Director Robert Schwentke and screenwriters Jon and Eric Hoeber work with a story from a graphic novel, and that’s part of the problem. Though this purports to be a comedy—that’s sure the message the ads convey—the tone is too inconsistent, the violence too persistent, and the laughs too spotty for it to work as such. (The violence and a bit of profanity earn it an appropriate “PG-13” rating.) Attempting to be true to its origins, the movie jumps around, the cinematography gets in your face, and the “action” sequences are literally incredible. All this may serve to spoof the very action/comedy genre which Willis, for instance, knows so well, but it lacks the energy of the “Die Hard” series which has become the aging superstar’s signature.

The languor sets in early on, as former CIA agent Frank Moses arises, puts out the trash in his suburban Cleveland neighborhood, and notes that his is the only house on the block lacking Christmas yard ornaments.

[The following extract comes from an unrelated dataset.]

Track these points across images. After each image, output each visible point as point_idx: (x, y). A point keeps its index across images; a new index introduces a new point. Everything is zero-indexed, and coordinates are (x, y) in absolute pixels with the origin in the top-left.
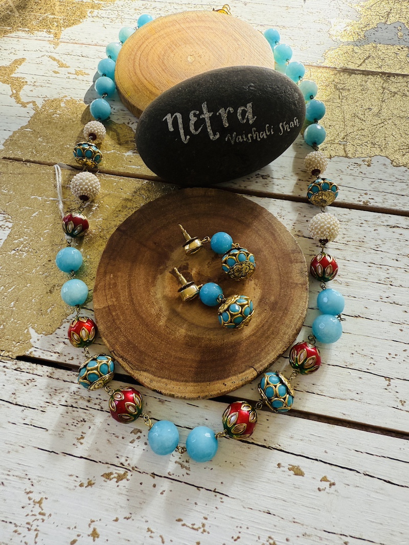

The action picks up when he calls Sarah (Parker), a government retirement office worker in Kansas City, to complain that his check hasn’t arrived—again. He takes the occasion to flirt with her, clearly the highlight of his month and his barren life. (The sole decoration in his sterile house is a sprouting avocado pit.)

So when a hit squad tears apart his house one early morning, he and we are perplexed. But he’s savvy enough to head to KC, snatch the girl—who may be in danger because of her association with him—and speed off into the night, just ahead of the numerous people sent to kill him. Among this legion are a young CIA agent, William Cooper (Karl Urban), with a family back in D.C., a needlessly complicating factor that the filmmakers obviously couldn’t resist, given the siren call of Tom Clancy movies.

On the road, he picks up several of his former CIA buddies and/or antagonists, most notably Freeman, Malkovich, and Mirren. All of them are in various stages of unhappiness about their retirement, so they not so reluctantly join Frank in his quest to find out who’s after him and some of them. (Don’t bother to ask why: I don’t have enough space to describe the back story.) Of the bunch, Malkovich, playing a paranoid survivalist who shows the effects of eleven years as an LSD experimental subject, brings the most life to the screen. Oscar-winner Mirren is enjoyable as ever, though I sometimes felt she had wandered into the wrong movie. Maybe it was the temptation to fire off lots of heavy weaponry.

Parker, showing her own age a bit, is fetching as a romance-reader who fears her spirit is suffocating in her cubicle prison. She adds some twinkle to the proceedings, and her character is the only one who shows any development—always a treat. You won’t be surprised to learn that Willis gets the girl and, to some extent, his life back, the movie concluding with a tongue-in-cheek happy ending.

“Red” won’t win any awards, though it will likely make some money on the strength of its cast, which appears to have joined in for the fun (and the profit) of it. If you wish to contribute to their well-being in old age, go for it.